A cornerstone of late-Victorian weird fiction, The Beetle was published in 1897 -- the same year as Dracula -- and outsold Stoker's soon-to-be classic by six to one. Wintry, troubling, and best read alone in a room with a quietly ticking clock, The Beetle's opening chapters are among the creepiest in the genre. (It comes as no surprise to discover that Marsh was the grandfather of Robert Aickman, master of the 'strange tale'.)
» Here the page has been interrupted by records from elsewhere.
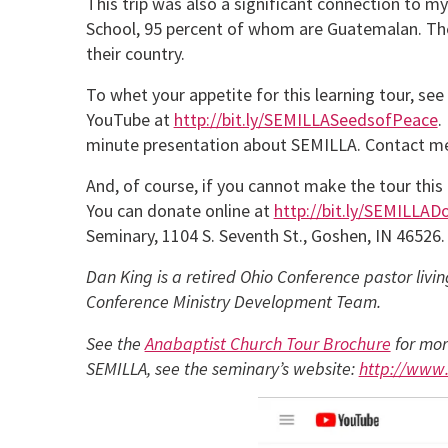
This trip was also a significant connection to m
School, 95 percent of whom are Guatemalan. The
their country.
To whet your appetite for this learning tour, s
YouTube at
http://bit.ly/SEMILLASeedsofPeace
.
minute presentation about SEMILLA. Contact m
And, of course, if you cannot make the tour this f
You can donate online at
http://bit.ly/SEMILLAD
Seminary, 1104 S. Seventh St., Goshen, IN 46526.
Dan King is a retired Ohio Conference pastor livi
Conference Ministry Development Team.
See the
Anabaptist Church Tour Brochure
for mor
SEMILLA, see the seminary’s website:
http://www.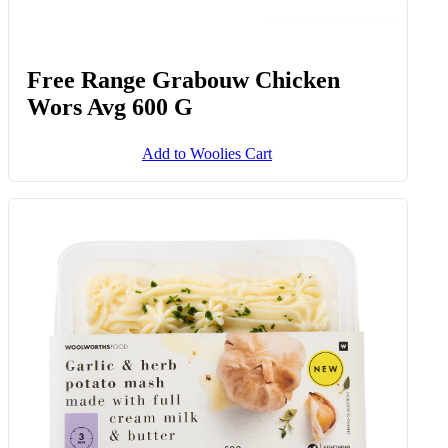
Free Range Grabouw Chicken
Wors Avg 600 G
Add to Woolies Cart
Bad news: The Beetle is out of print. Good news: The London Library has copies. Get one now. NOW!
Charles Saumarez Smith
Jonathan Keates recommended that I should read Patrick McGuiness's Ghost Stations: Essays and Branchlines (CB editions, 2025). It is perfect Christmas reading - thoughtful, reflective, full of ideas and so beautifully written. Then, I am pleased that Duncan Robinson's Mellon lectures, Pen and Pencil: Visual and Literary Culture in Georgian England have been handsomely published by Pallas Athene. I read the typescript and now look forward to reading the published version. If you want to understand the battles over social housing in the late 1960s, I strongly recommend Holly Smith, Up in the Air: A History of High-Rise Britain, an investigation of what the residents thought of tower blocks when they were first built; a longer read, but still rewarding are the essays in Simon Gunn, Peter Mandler and Otto Saumarez Smith (eds.), The Modern British City 1945-2000 (Lund Humphries, 2025).